‘Irritants’ In Bangladesh-India Ties Will Be Removed, Assures Sushma In Dhaka

**Dhaka: ** Indian External Affairs Minister Sushma Swaraj has promised to sincerely remove “irritants” between Bangladesh and India.

Sushma Swaraj said relations between the neighbours are now outstanding, and that both countries are working to resolve these irritants in the spirit of “friendly relations and with right intention”, bdnews24 reported.

She did not specify the nature of the issues, but the water sharing of common rivers, particularly the Teesta, has long been pending between the neighbours.

“I can assure you we [both countries] will solve all irritants with sincerity [Imandari ke saath],” she said, speaking in Hindi at India’s new chancery complex in Baridhara before leaving Dhaka.

She said Bangladesh comes first among all of India’s neighbours as part of the neighbourhood policy adopted by her government. She also referred to the peaceful resolution of the land boundary as well as maritime boundary issues.

Sushma Swaraj came to Dhaka to attend the fourth joint commission meeting with her Bangladeshi counterpart A.H. Mahmood Ali.

She inaugurated 15 India-funded development projects during her visit to Bangladesh.

She also formally inaugurated the chancery complex.

Foreign Minister Mahmood Ali, Health Minister Mohammed Nasim, Environment and Forests Minister Anwar Hossain Manju, Prime Minister’s Political Affairs Adviser H.T. Imam, Indian Foreign Secretary S. Jaishankar, Bangladesh Foreign Secretary Md Shahidul Haque and Indian High Commissioner in Dhaka Harsh Vardhan Shringla were present on the occasion.

Sushma left Dhaka around 1.30 p.m. and was seen off by Bangladesh Foreign Secretary Shahidul Haque.

The projects in Bangladesh are funded by India at a cost of Tk 71.64 crore, the Daily Star reported.

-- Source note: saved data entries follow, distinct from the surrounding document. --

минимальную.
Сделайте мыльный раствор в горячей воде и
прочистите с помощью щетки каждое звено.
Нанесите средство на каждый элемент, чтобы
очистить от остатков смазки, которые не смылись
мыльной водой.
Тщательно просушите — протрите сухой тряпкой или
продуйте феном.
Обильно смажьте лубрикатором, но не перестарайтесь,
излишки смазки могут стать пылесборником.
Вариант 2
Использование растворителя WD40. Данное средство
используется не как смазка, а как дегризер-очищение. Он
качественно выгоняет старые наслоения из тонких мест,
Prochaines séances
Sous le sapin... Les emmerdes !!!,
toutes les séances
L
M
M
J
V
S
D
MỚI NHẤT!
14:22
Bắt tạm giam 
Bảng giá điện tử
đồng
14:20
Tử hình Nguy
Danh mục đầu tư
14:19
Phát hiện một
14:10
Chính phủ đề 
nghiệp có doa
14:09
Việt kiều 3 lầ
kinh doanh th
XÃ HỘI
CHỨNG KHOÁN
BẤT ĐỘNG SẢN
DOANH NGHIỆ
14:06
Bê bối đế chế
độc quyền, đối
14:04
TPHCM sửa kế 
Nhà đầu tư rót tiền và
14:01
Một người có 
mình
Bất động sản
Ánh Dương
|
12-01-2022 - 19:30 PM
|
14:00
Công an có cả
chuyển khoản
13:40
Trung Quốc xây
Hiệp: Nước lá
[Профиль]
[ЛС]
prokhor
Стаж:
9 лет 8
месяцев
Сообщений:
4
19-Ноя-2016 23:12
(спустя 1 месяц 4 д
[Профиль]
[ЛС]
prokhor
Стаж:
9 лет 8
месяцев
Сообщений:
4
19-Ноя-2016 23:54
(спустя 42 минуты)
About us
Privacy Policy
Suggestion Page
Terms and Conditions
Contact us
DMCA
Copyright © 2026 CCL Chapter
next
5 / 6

According to, the projects cover sectors such as education, healthcare, IT, water supply and social welfare.

Eleven water treatment plants are being built in southern Bhandaria Upazila in Pirojpur that will provide desalinated potable drinking water to 150,000 citizens. Some 36 community clinics will also be built.

Those projects also include reconstruction of the Ramna Kali Temple which was destroyed by the invading Pakistani forces in 1971.

The project includes construction of the main temple, a five-storey guesthouse, a deep tube-well in the temple premises and the construction of the main entry gate of the temple.